Yang Harus Dikerjakan » Ketik ulang bagian teks tentang imam dan kekayaan dari "Ada imam punya" sampai "kamera DLSR, dll." tanpa mengubah satu huruf pun.

Bacaan yang Diberikan »
════════
IMAM DAN KEKAYAAN
Ketika mau menerima tahbisan
imam, seorang calon musti mengikrarkan
tiga kaul (untuk imam diosesan dikenal dengan janji), yaitu kemurnian, kemiskinan dan ketaatan. Dengan
mengucapkan kaul janji kemiskinan, seorang imam (termasuk biarawan dan
biarawati) diajak untuk menghayati hidup miskin, sebagaimana Yesus Kristus.
Spiritualitas kemiskinan ini adalah Yesus Kristus, karena Yesus sendiri hidup
miskin.
Di zaman dulu, ada banyak
imam sungguh-sungguh menghayati panggilan hidup miskin ini. Sekedar menyebutkan
beberapa nama, ada St. Yohanes Maria Vianney, Yosef Maria Pignatelli, Martinus de Porres, dll. Yang terkenal adalah Santo Fransiskus Asisi. Ordo yang dibangun
oleh Fransiskus Asisi ini pun terkenal dengan hidup miskinnya.
Akan tetapi, dewasa ini
sangat sulit menemui imam yang benar-benar menghayati janji kemiskinan ini.
Jika ditanya alasannya, mereka akan menjawab lain padang, lain belalang; lain
dulu, lain sekarang. Zaman berkembang. Jadi, sekalipun janji atau kaulnya sama,
namun penghayatannya berbeda.
Saat ini sangat mudah
menjumpai imam dengan “kemewahan”nya. Ada imam yang punya HP lebih dari 2
dengan harga yang fantastis dibandingkan dengan uang saku yang mereka dapat.
Ada imam punya kamera mahal, yang harganya membutuhkan uang saku 3 bulan. Ada
pula imam yang punya mobil, motor, tanah dan barang mahal lainnya.
Tentulah orang akan
bertanya, dari mana mereka dapat uang untuk membeli semua itu? Tak mungkinlah
mereka mengandalkan uang sakunya. Sekedar perbandingan, untuk dapat beli
Samsung Galaxy S6, dibutuhkan uang saku sekitar 4 bulan. Itu pun dengan
catatan, uang saku itu harus utuh, tidak kurang sedikit pun untuk kebutuhan
lainnya. Nah, bagaimana bisa dijelaskan bila seorang imam punya Samsung Galaxy,
Blackberry, tablet, laptop, kamera DLSR, dll.
Pemandangan seperti ini tak
jauh berbeda dengan tokoh-tokoh yang pada akhirnya terjerat kasus korupsi. Misalnya,
Gayus. Orang bertanya, bagaimana mungkin seorang pegawai golongan menengah
dengan gaji sedang punya rumah mewah beberapa, harta berlimpah, uang hingga
ratusan miliyar, mobil beberapa, dll. Dan setelah diusut, semua itu berasal
dari korupsi.
════════
Data »
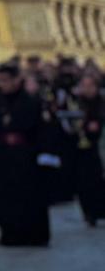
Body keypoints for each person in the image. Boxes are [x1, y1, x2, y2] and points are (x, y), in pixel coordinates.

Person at [0, 60, 54, 246]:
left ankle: (33, 235)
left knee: (29, 197)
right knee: (5, 197)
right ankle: (10, 233)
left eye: (6, 80)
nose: (2, 84)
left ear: (16, 80)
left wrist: (43, 153)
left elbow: (41, 130)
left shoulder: (31, 102)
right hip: (3, 155)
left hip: (25, 155)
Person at [67, 71, 105, 226]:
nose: (87, 89)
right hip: (80, 148)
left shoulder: (101, 103)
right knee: (83, 182)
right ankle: (89, 212)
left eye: (90, 85)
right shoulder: (76, 103)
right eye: (84, 85)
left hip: (98, 148)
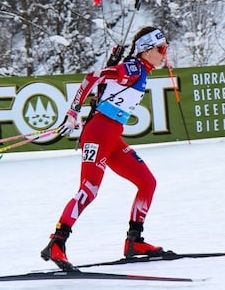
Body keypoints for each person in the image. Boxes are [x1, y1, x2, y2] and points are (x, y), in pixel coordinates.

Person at [41, 26, 170, 270]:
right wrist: (72, 111)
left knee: (147, 182)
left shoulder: (139, 69)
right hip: (99, 134)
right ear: (146, 50)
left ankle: (134, 241)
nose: (165, 53)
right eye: (161, 48)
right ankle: (57, 242)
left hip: (112, 138)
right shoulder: (133, 68)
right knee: (89, 189)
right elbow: (92, 77)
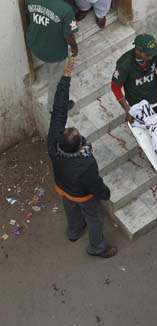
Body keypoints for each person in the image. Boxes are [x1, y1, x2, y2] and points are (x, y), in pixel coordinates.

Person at [47, 58, 117, 258]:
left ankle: (74, 231)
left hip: (62, 186)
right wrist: (104, 194)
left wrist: (66, 77)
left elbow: (59, 110)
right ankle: (97, 247)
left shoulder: (54, 142)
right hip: (81, 194)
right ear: (79, 145)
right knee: (94, 218)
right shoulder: (85, 163)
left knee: (69, 207)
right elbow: (95, 184)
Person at [26, 0, 79, 114]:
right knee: (57, 79)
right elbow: (69, 35)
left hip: (34, 43)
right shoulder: (66, 10)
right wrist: (74, 46)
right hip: (53, 52)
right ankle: (53, 106)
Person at [111, 34, 157, 123]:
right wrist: (128, 110)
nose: (151, 57)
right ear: (138, 51)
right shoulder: (124, 64)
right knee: (145, 123)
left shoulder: (155, 54)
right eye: (148, 54)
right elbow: (115, 87)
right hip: (137, 99)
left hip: (155, 90)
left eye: (152, 53)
════════
Penyelesaian Latihan »
Ada imam punya kamera mahal, yang harganya membutuhkan uang saku 3 bulan. Ada
pula imam yang punya mobil, motor, tanah dan barang mahal lainnya.
Tentulah orang akan
bertanya, dari mana mereka dapat uang untuk membeli semua itu? Tak mungkinlah
mereka mengandalkan uang sakunya. Sekedar perbandingan, untuk dapat beli
Samsung Galaxy S6, dibutuhkan uang saku sekitar 4 bulan. Itu pun dengan
catatan, uang saku itu harus utuh, tidak kurang sedikit pun untuk kebutuhan
lainnya. Nah, bagaimana bisa dijelaskan bila seorang imam punya Samsung Galaxy,
Blackberry, tablet, laptop, kamera DLSR, dll.